Tema ganhou força após voto de Rosa Weber no STF favorável a descriminalização até a 12ª semana; manifestantes se reuniram em frente ao Masp na noite desta quinta (28)
Uma manifestação pela descriminalização do aborto no Brasil reuniu uma multidão em São Paulo nesta quinta-feira (28/9), data simbólica do Dia de Luta pela Descriminalização e Legalização do Aborto na América Latina e Caribe. O tema voltou ao debate público na última semana com o voto favorável ao procedimento seguro feito pela ministra Rosa Weber, presidente do Supremo Tribunal Federal (STF).
A concentração ocorreu no Museu de Arte de São Paulo Assis Chateaubriand (Masp), na Avenida Paulista. Ali membros da Frente de São Paulo pela Legalização do aborto, uma das organizações que chamou a manifestação, distribuiu panfletos com informações sobre aborto seguro.
Era impossível que quem passasse pela região central não fosse impactado pelos cartazes, lambes ou até mesmo projeções jogadas nos prédios. “Até Maria foi consultada para ser mãe de Deus”, dizia um dos textos.
Entre os que aderiram ao ato e à pauta estavam jovens, idosos e crianças. Schirley Lopes, 39 anos, trouxe a filha Naomi, 8, para a mobilização. Ela acredita que a descriminalização seja aprovada antes da vida adulta da filha. “Eu sempre trago ela nas manifestações, isso faz parte da educação política que eu quero dar para ela”, disse.
Com a cabeça coberta por lenço roxo e carregando uma placa com os dizeres “abortos acontecem, as ricas pagam e as pobres morrem”, Edna Dantas, 76 anos, disse estar ali por achar importante a mulher ser dona do próprio corpo.
“Nós tomamos as nossas decisões. Não é um homem, um padre ou um pastor que vai dizer o que nós devemos fazer. Nós somos conscientes. Eu já vivi 78 anos e morei em um lugar onde tinha um córrego onde as pessoas cortavam canudo de mamona e introduziam na vagina e elas abortavam. Essa cena nunca saiu da minha mente e é por isso que eu estou aqui”, conta Edna.
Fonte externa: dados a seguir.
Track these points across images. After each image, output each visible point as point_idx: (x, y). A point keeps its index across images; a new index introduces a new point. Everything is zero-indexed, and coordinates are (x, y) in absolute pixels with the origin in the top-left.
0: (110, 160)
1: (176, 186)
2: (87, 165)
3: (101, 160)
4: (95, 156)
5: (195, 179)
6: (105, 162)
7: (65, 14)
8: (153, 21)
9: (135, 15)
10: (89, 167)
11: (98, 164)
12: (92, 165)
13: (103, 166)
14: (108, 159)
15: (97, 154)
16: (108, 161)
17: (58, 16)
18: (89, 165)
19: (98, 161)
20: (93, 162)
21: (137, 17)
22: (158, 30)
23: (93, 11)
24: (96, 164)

Acompanhando o protesto até a dispersão, Magda de Abreu do Nascimento, 59 anos, permaneceu no pelotão de frente sempre entoando os gritos de luta. Ela conta que conhece quem já abortou. “E quem não?”, indaga ao ser questionada.
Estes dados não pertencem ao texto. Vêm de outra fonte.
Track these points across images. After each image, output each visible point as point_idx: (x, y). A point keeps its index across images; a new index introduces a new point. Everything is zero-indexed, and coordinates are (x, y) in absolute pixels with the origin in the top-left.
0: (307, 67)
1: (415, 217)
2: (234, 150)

“Já basta de tantas mulheres negras morrendo. Eu acredito que já passou da hora do Congresso e do Judiciário aprovarem a descriminalização”, afirma Magna.
O grupo andou pela Avenida Paulista e seguiu pela rua Augusta até a dispersão da Praça Franklin Roosevelt por volta das 20h30min.
Discussão no STF
O tema da descriminalização do aborto voltou a ganhar força na última semana. A ministra do STF Rosa Weber pautou a votação em um de seus últimos atos à frente da corte. Em plenário virtual, a ministra, que era relatora do processo, apresentou voto favorável à descriminalização do aborto até a 12ª semana de gestação.
A votação foi suspensa antes mesmo que os demais ministros se manifestassem, após Luís Roberto Barroso solicitar que o julgamento fosse levado ao plenário físico. Não há data para retomada do julgamento.
No Brasil somente é permitido o aborto legal quando a gravidez representa risco à gestante, é resultado de estupro ou em caso de má formação fetal (anencefalia). O último só passou a ser permitido a partir de 2012 por decisão do próprio STF.
Nas demais situações o procedimento é considerado crime, com pena de prisão prevista no Código Penal — o artigo 124 prevê pena de detenção de um a três anos para quem “provoca o aborto em si mesma ou consentir que outrem provoque”.
Uma das problemáticas em torno da criminalização do aborto restringe o acesso de mulheres ao sistema de saúde antes do procedimento e depois, pois temor de represálias.
Há também uma questão de raça em relação a quem busca pelo procedimento no país. Segundo estudo Aborto e Raça no Brasil, 2016 a 2021, publicado pela revista Ciência e Saúde Coletiva, mulheres negras apresentam probabilidade 46% maior de fazer um aborto, em todas as idades, com relação às mulheres brancas
Isso leva essa população a procurar por procedimentos inseguros, o que aumenta o risco de morte. O estudo aponta como impacto direto da criminalização o impedimento que as mulheres acessem os serviços de saúde público e privados, usem métodos inseguros e se exponham a riscos desnecessários, já que há métodos seguros e recomendados pela Organização Mundial da Saúde (OMS).